HHS’s New Privacy & Security Framework Based Upon The OECD Privacy Principles

Earlier this week, the Department of Health and Human Services issued a framework, “Nationwide Privacy and Security Framework For Electronic Exchange of Individually Identifiable Health Information December 15, 2008” for protecting patient privacy and securing medical records, in particular online protected health information (PHI) records.

It is interesting to see that the framework is overwhelmingly based upon the OECD privacy principles.
For years I’ve been preaching to organizations that building a privacy program around the OECD principles is good for many reaons, not the least of which is to be in compliance with most data protection (privacy) laws that exist throughout the world. Here is yet one more example of how a government oversight agency, the Department of Health and Human Services (HHS), is also using the principles as the basis for their recommended framework.
HHS Secretary Mike Leavitt said, “Finding the balance between increase access to information and privacy is very important. If we don’t have it, we won’t succeed. Consumers shouldn’t be in a position to have to accept privacy risks they don’t want.
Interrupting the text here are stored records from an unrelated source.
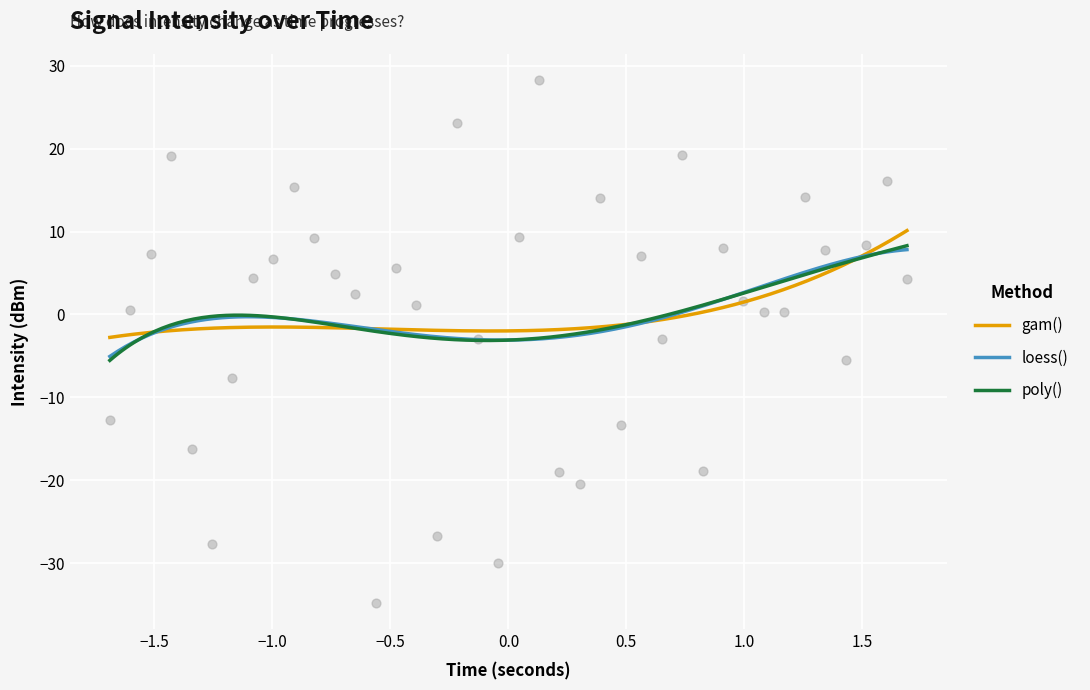

What is the minimum value for gam()?

-2.8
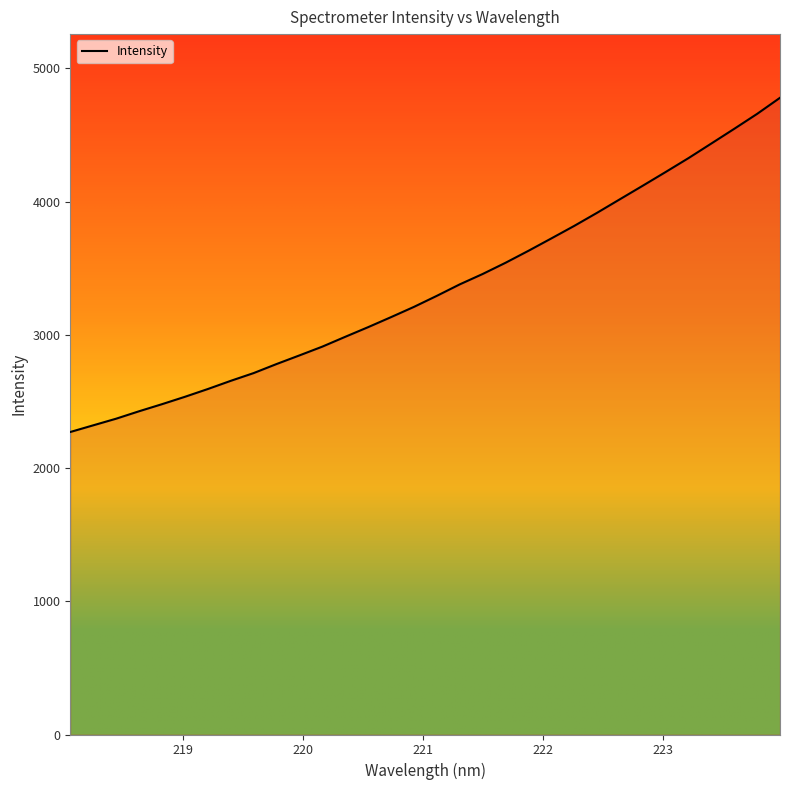

What is the minimum value shown in the chart?

2270.8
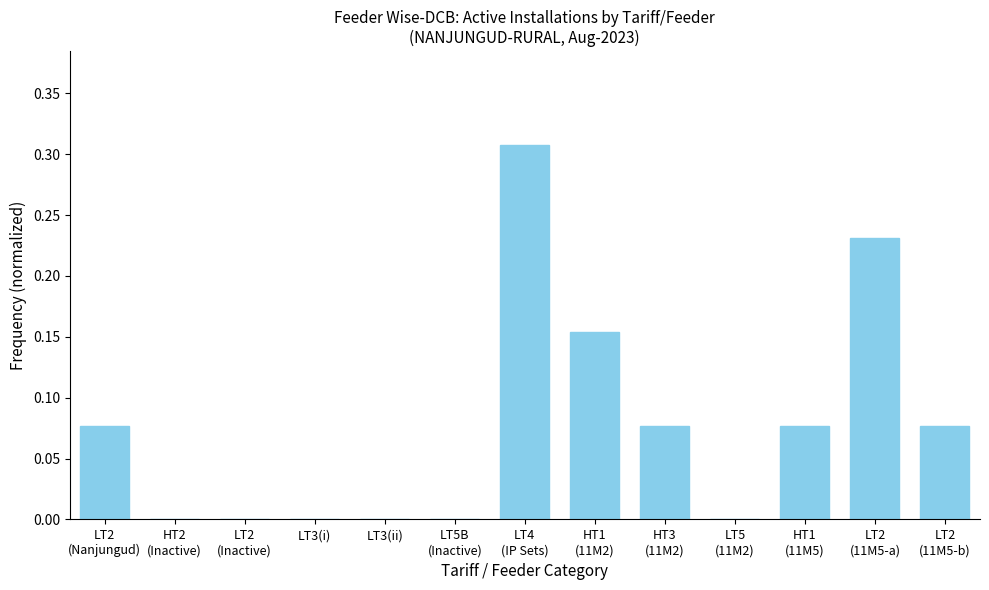

The chart shows a value of 0.0 at LT3(ii). True or false?

True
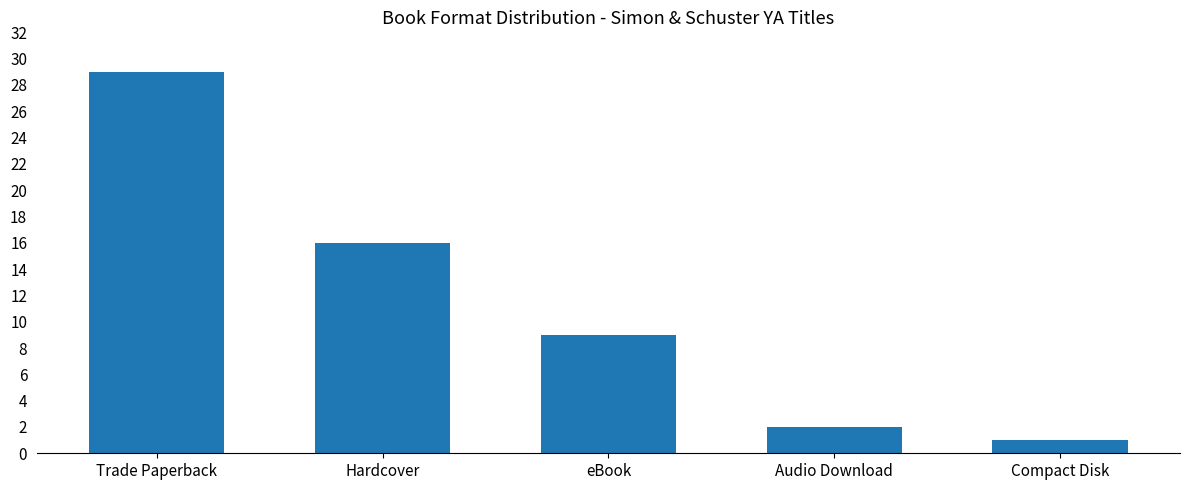

The chart shows a value of 42 at Trade Paperback. True or false?

False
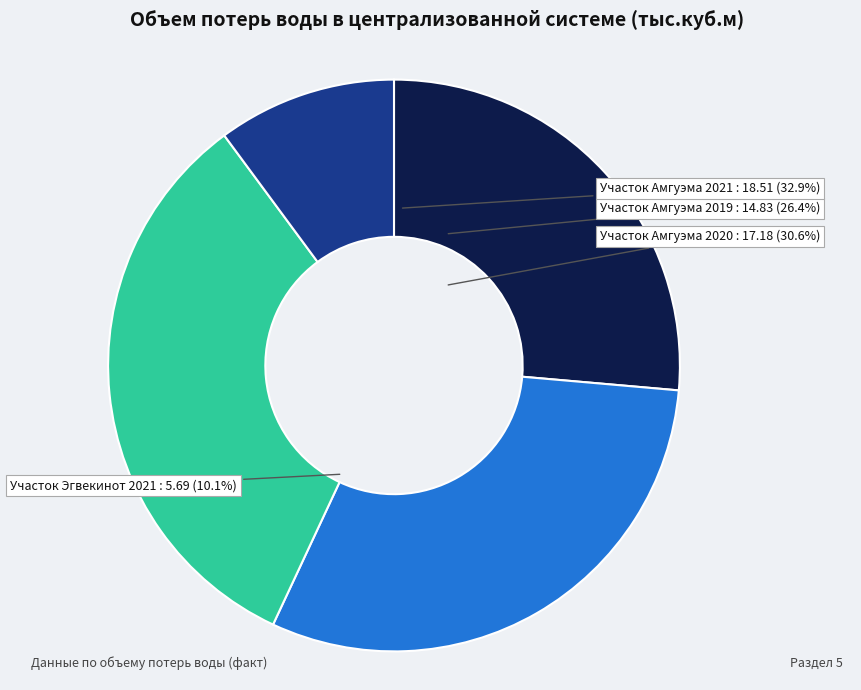

Count the number of slices in the pie.

4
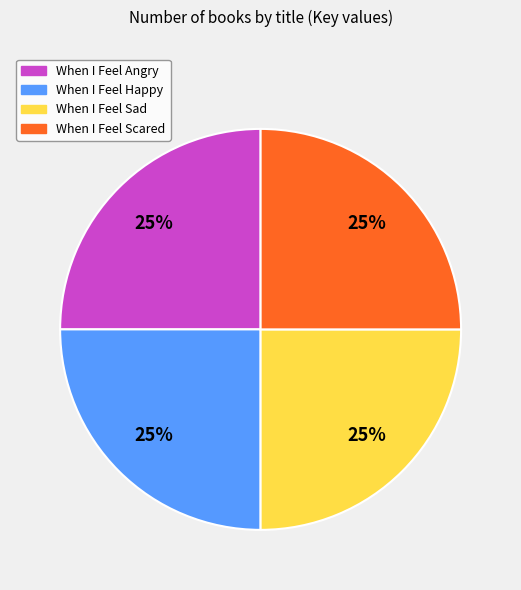

To the nearest percent, what is the average slice percentage?

25%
Each consumer should be able to choose products and services that best fit their health needs and privacy preferences.”
It is important to note that recently Medicare announced an “e-Prescribing Incentive Program” to encourage physicians to issue prescriptions online. On January 1, 2009, Medicare, which is administered by HHS, will begin offering doctors bonus payments for prescribing medicine electronically. Starting in 2012, Medicare will actually penalize doctors who continue to write prescriptions on paper.
Along with this encouragement and push to digitize PHI should come more diligent compliance enforcement.